Greetings everyone,
Data classification methods are the name of the game this week. this is a part of our next couple of modules which are investigating different types of thematic maps. For this week though we aren't focusing as much on the thematic type, but the data classification methodology used to display the data set. Additionally, we continue to build upon the design principles of the previous modules. The key learning objectives though revolve around demonstrating differences between the 4 different methods presented below.
The subject area is Miami Dade County in southern Florida with the subject matter being the percentage of population above age 65 per census tract. Also, the raw number of members above age 65 normalized by square mile is also presented. Before we look into those, a touch on the 4 classification methods.
Equal Interval - This
classification method takes the range of data values (Max – Min Value) and
divides it by the desired number of classes. For example, values of 0 to 100
with 5 desired classes would equate to each class representing an increment of
20. One thing this doesn’t take into account is how the data is distributed
along a number line. It could result to classes with no values in them, and
classes with large amounts of values compared to the others. However there are
no gaps in the legend, but there may be some visual gaps if there are segments
without values.
Quantiles - This
classification method separates your data into an equal number of observations
per class.

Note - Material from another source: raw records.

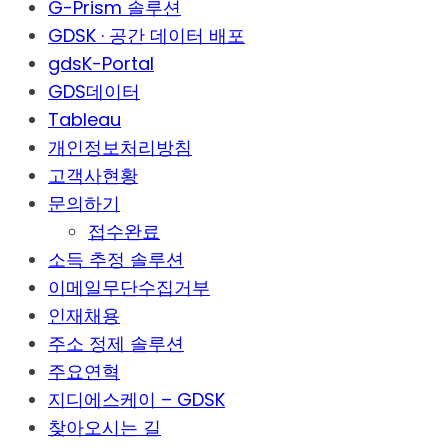
G-Prism 솔루션
GDSK · 공간 데이터 배포
gdsK-Portal
GDS데이터
Tableau
개인정보처리방침
고객사현황
문의하기
접수완료
소득 추정 솔루션
이메일무단수집거부
인재채용
주소 정제 솔루션
주요연혁
지디에스케이 – GDSK
찾아오시는 길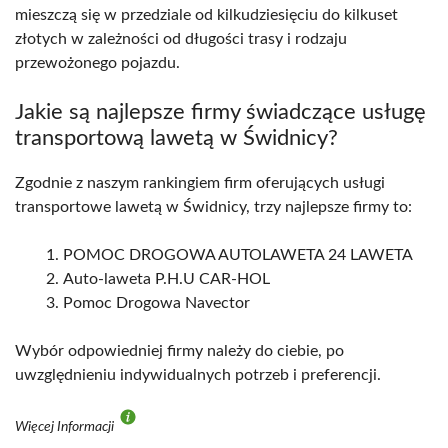
mieszczą się w przedziale od kilkudziesięciu do kilkuset
złotych w zależności od długości trasy i rodzaju
przewożonego pojazdu.
Jakie są najlepsze firmy świadczące usługę
transportową lawetą w Świdnicy?
Zgodnie z naszym rankingiem firm oferujących usługi
transportowe lawetą w Świdnicy, trzy najlepsze firmy to:
POMOC DROGOWA AUTOLAWETA 24 LAWETA
Auto-laweta P.H.U CAR-HOL
Pomoc Drogowa Navector
Wybór odpowiedniej firmy należy do ciebie, po
uwzględnieniu indywidualnych potrzeb i preferencji.
Więcej Informacji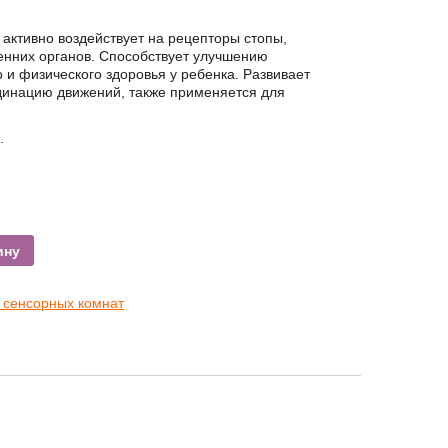
активно воздействует на рецепторы стопы,
енних органов. Способствует улучшению
 и физического здоровья у ребенка. Развивает
динацию движений, также применяется для
.
ину
 сенсорных комнат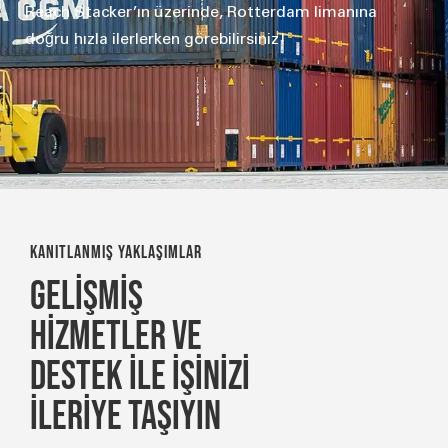
Reach Stacker’ın üzerinde, Rotterdam limanına
doğru hızla ilerlerken görebilirsiniz!
KANITLANMIŞ YAKLAŞIMLAR
GELİŞMİŞ
HİZMETLER VE
DESTEK İLE İŞİNİZİ
İLERİYE TAŞIYIN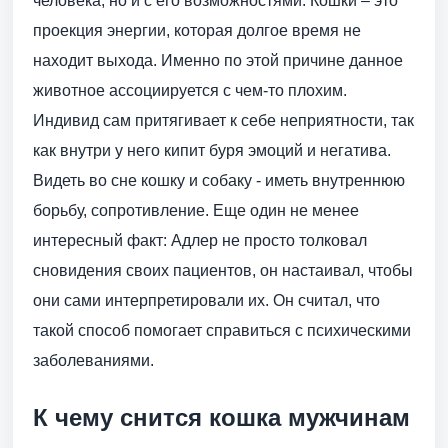
человека, но и с его возможностями. Кошки – это
проекция энергии, которая долгое время не
находит выхода. Именно по этой причине данное
животное ассоциируется с чем-то плохим.
Индивид сам притягивает к себе неприятности, так
как внутри у него кипит буря эмоций и негатива.
Видеть во сне кошку и собаку - иметь внутреннюю
борьбу, сопротивление. Еще один не менее
интересный факт: Адлер не просто толковал
сновидения своих пациентов, он настаивал, чтобы
они сами интерпретировали их. Он считал, что
такой способ помогает справиться с психическими
заболеваниями.
К чему снится кошка мужчинам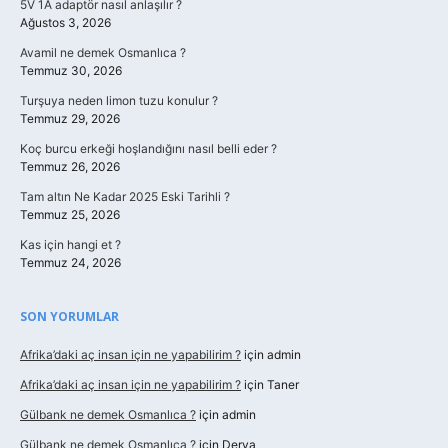
5V 1A adaptör nasıl anlaşılır ?
Ağustos 3, 2026
Avamil ne demek Osmanlıca ?
Temmuz 30, 2026
Turşuya neden limon tuzu konulur ?
Temmuz 29, 2026
Koç burcu erkeği hoşlandığını nasıl belli eder ?
Temmuz 26, 2026
Tam altın Ne Kadar 2025 Eski Tarihli ?
Temmuz 25, 2026
Kas için hangi et ?
Temmuz 24, 2026
SON YORUMLAR
Afrika’daki aç insan için ne yapabilirim ?
için
admin
Afrika’daki aç insan için ne yapabilirim ?
için
Taner
Gülbank ne demek Osmanlıca ?
için
admin
Gülbank ne demek Osmanlıca ?
için
Derya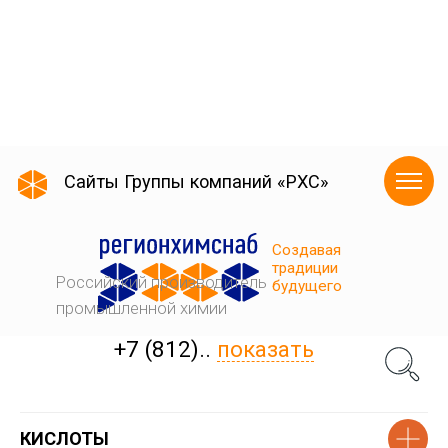
КИСЛОТЫ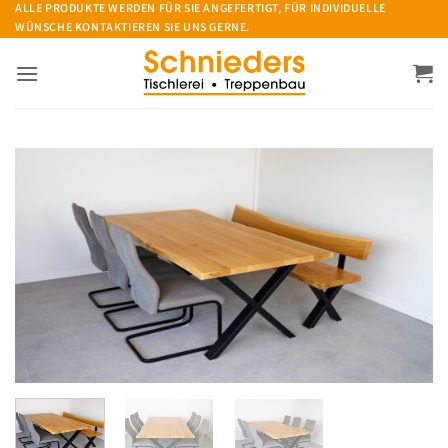
Zum
ALLE PRODUKTE WERDEN FÜR SIE ANGEFERTIGT, FÜR INDIVIDUELLE
WÜNSCHE KONTAKTIEREN SIE UNS GERNE.
Inhalt
springen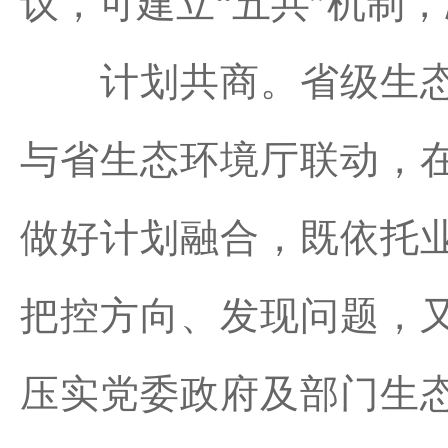
议，可建立“五共”机制
计划共商。省级生态
与省生态环境厅联动，
做好计划融合，既依托
把控方向、发现问题，
压实党委政府及部门生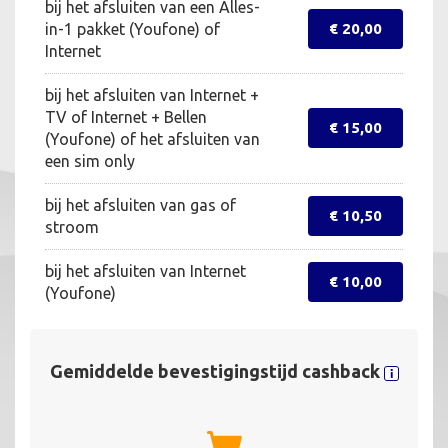
bij het afsluiten van een Alles-
in-1 pakket (Youfone) of
€ 20,00
Internet
bij het afsluiten van Internet +
TV of Internet + Bellen
€ 15,00
(Youfone) of het afsluiten van
een sim only
bij het afsluiten van gas of
€ 10,50
stroom
bij het afsluiten van Internet
€ 10,00
(Youfone)
Gemiddelde bevestigingstijd cashback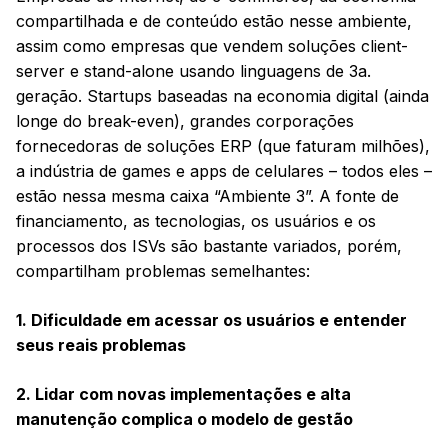
compartilhada e de conteúdo estão nesse ambiente,
assim como empresas que vendem soluções client-
server e stand-alone usando linguagens de 3a.
geração. Startups baseadas na economia digital (ainda
longe do break-even), grandes corporações
fornecedoras de soluções ERP (que faturam milhões),
a indústria de games e apps de celulares – todos eles –
estão nessa mesma caixa “Ambiente 3”. A fonte de
financiamento, as tecnologias, os usuários e os
processos dos ISVs são bastante variados, porém,
compartilham problemas semelhantes:
1. Dificuldade em acessar os usuários e entender
seus reais problemas
2. Lidar com novas implementações e alta
manutenção complica o modelo de gestão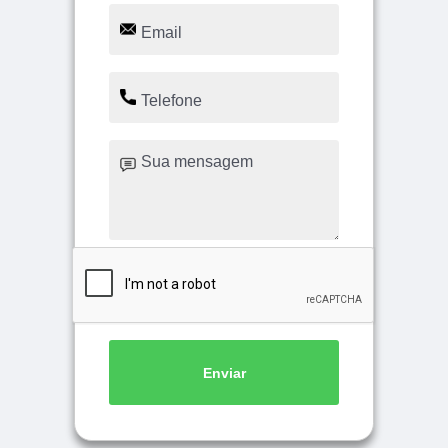
Enviar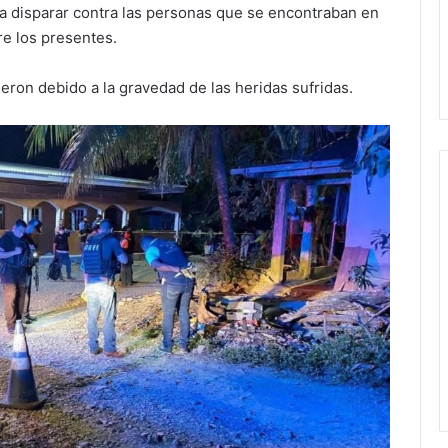
a disparar contra las personas que se encontraban en
e los presentes.
ieron debido a la gravedad de las heridas sufridas.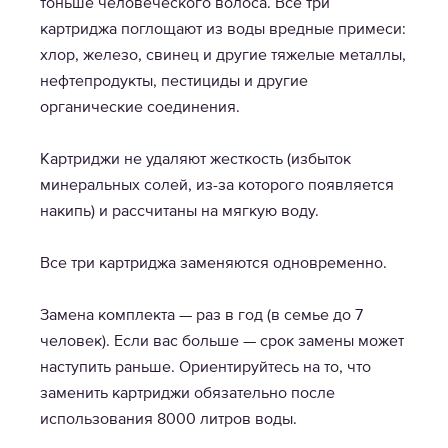
тоньше человеческого волоса. Все три
картриджа поглощают из воды вредные примеси:
хлор, железо, свинец и другие тяжелые металлы,
нефтепродукты, пестициды и другие
органические соединения.
Картриджи не удаляют жесткость (избыток
минеральных солей, из-за которого появляется
накипь) и рассчитаны на мягкую воду.
Все три картриджа заменяются одновременно.
Замена комплекта — раз в год (в семье до 7
человек). Если вас больше — срок замены может
наступить раньше. Ориентируйтесь на то, что
заменить картриджи обязательно после
использования 8000 литров воды.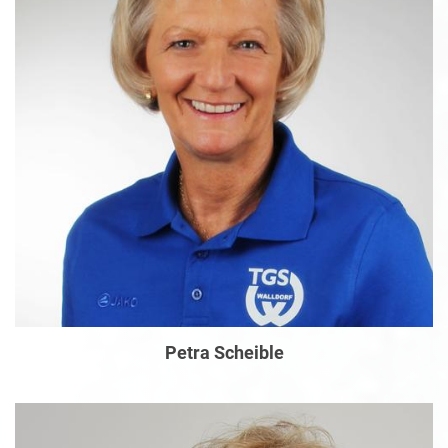
Petra Scheible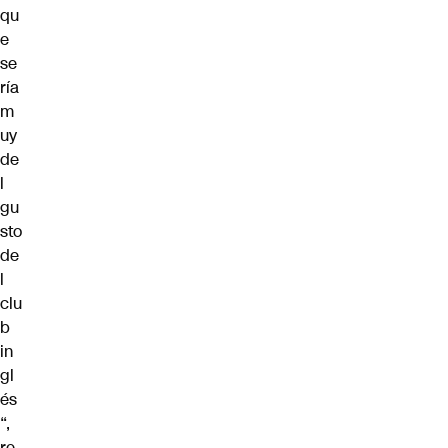
qu
e
se
ría
m
uy
de
l
gu
sto
de
l
clu
b
in
gl
és
“,
re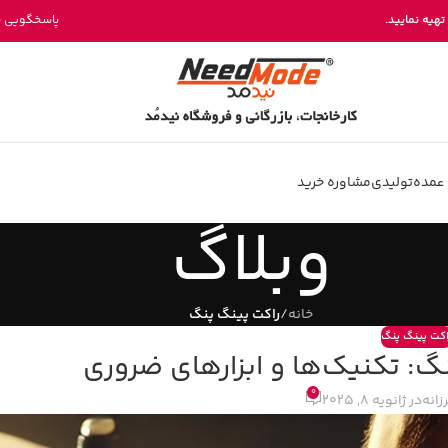
خرید مستقیم میز پینگ پنگ از تولیدی نیدمد
تهیه نمایید.
پاسخگویی بخش فروش 
عمده
تولیدی
مشاوره خرید
وبلاگ
خانه
/
راکت پینگ پنگ
اکت پینگ پنگ
گ: تکنیک‌ها و ابزارهای ضروری
0
زانه
در ژانویه 8, 2025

First, the data is rank ordered from lowest to highest or vice versa
and then observations are dispersed into your classes until all classes hold an
equal amount of observations in the ascending or descending order. One
potential problem is that this method does not take into account data
clustering or the natural break points observed as you can see when placing the
data on a number line. A positive is that there will be no empty classes within
your map.
Standard Deviation - This
classification method is best for data which is approximately normally
distributed along the number line. Provided the data follows the bell curve
model or rather has roughly equal amounts of data along both sides of the mean
it will represent well. One problem if the data is not equally distributed is
that you’re likely to have a skewed presentation with empty or misrepresented
color classes.
Jenks Natural Breaks - This classification method also takes into account where the data is
along the number line, but tries to group data items based on where they occur
most frequently. This attempts to group like values together and unlike values
in separate classes through a best fit algorithm.
Presentation 1.
Presentation 2.
Discussing the two approaches above I came to the following conclusion. Utilizing the population above age 65, normalized by square mile provides
a more accurate picture of this population. A similar argument as to the question
8 can be made for this normalized view of the data. The Jenks Natural Breaks
method is still the most desirable due to how it captures the highest data
class. The information that is more useful here is that it can show you an
actual accounting of how many citizens could be reached per tract. In this
case, the central area has tracts that mostly contain 3500 – 7120 people. This
could then also be used to judge return on investment from discussions with
this demographic.
This method also eliminates some of the skewed nature of some of the
surrounding tracts. With the number of individuals being presented you can better
account for actual tract population for the desired demographic. With the
percentage method you could have a much smaller population in total for a
tract, but the senior citizen population be a larger percentage. For example, a
tract with 100 people in it, 60 of which are senior citizens, would show in the
highest percentage class for the percent method. However, a tract with 1000
people and only 300 seniors, would show a lower percentage total, but by the
number method would be more valuable to target.